Pasan los meses, cava el tiempo encima
furiosamente duele;
pero tú permaneces a mi lado,
envolviéndome, atándome a las cosas
que me guardas solícito (ah tu armario
repleto de papeles, de recuerdos,
de pequeños detalles expresivos),
y pasa el tiempo en vida, pero duras
como mi cuerpo que me lleva y muestra
lo andado, lo sabido, lo que tengo si sufro.

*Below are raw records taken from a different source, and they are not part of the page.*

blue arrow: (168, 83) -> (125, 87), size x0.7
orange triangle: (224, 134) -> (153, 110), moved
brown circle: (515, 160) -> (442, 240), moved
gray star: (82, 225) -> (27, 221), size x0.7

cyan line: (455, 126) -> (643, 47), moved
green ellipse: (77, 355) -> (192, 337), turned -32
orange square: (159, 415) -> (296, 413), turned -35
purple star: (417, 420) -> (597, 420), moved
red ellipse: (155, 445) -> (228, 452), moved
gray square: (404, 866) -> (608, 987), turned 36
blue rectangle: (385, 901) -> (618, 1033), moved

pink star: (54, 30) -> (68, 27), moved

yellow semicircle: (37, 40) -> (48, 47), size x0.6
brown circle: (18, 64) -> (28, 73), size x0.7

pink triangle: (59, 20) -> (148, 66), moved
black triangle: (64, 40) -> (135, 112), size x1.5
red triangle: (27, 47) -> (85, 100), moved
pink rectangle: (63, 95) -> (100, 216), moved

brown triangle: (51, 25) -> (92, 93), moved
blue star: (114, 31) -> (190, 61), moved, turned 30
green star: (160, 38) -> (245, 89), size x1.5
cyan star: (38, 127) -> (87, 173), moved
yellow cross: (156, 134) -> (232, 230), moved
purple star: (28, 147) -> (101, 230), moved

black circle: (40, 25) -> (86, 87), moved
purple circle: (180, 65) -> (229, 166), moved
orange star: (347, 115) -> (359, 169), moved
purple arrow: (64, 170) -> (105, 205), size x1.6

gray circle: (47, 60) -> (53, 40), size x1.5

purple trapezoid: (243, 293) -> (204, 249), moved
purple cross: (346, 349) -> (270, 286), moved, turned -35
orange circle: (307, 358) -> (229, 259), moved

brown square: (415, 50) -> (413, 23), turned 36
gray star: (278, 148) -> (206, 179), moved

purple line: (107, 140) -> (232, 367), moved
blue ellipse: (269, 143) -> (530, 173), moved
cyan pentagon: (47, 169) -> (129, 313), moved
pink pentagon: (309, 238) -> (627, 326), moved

Salgo afuera, me dejo atrás tu puerta
favorable, porque uno se hace al choque
de lo que enfrente a su frontera bulle;
pero tú aquí me aguardas, aquí pones
tu meta de partida y de llegada,
y como un perro noble me saludas
al retorno, lamiendo vas mi mano
cansada, me despojas de la ropa
aparatosa que me viste el hábito
social, y tiernamente me desahogas:
haces comodidad cada minuto,
te echas a mis pies en las alfombras,
me acoges en tu límite callado...

Un día, pasaré tu dintel último
y ya no habrá la vuelta de las noches,
el pitillo final de madrugada.
Pero en tu atroz silencio habrá algo íntimo,
como ese en que la esposa nos espera
cuando salimos y tardamos. Todo,
tus cuadros, tus visillos, la baldosa
donde me detenía escuchando tu calma,
tendrá conciencia de su soledad,
me aguardará sin abandono. Y luego,
cuando otro, no sé quién, me sustituya,
sé que tu siempre oirás mi paso entrando
en tu porche apretado, en tu paciente
refugio sin declive.

Cuarto casi mi voz, casi mi temple,
aquí me quedaré por siempre retratado,
pintado de costumbres que me dieron
mi forma inconfundible. Cuando pasen los años
y si retocan tu tabique o quitan
estos modestos muebles que te sirven,
tendrás mi olor, mi libertad; tu carne
de paredes tranquilas, quietamente,
aguardará el regreso que ya nunca
podré mostrarte,
seguirás esperándome en minutos,
a que encienda la luz sobre la madrugada,
y yo, en la muerte,
te miraré como a la voz tranquila
del alentar donde me he hecho
un hombre, aquí, a tu lado,
pisándote y sabiendo que jamás
te he perdido del todo,
pues eres tiempo mío y suelo de mis ansias.

                           (Viento y marea, 1968).

(Poesía completa (1948-1982), de Manuel Pinillos, Zaragoza, Prensas Universitarias de Zaragoza, colección Larumbe de Textos Aragoneses, 2008).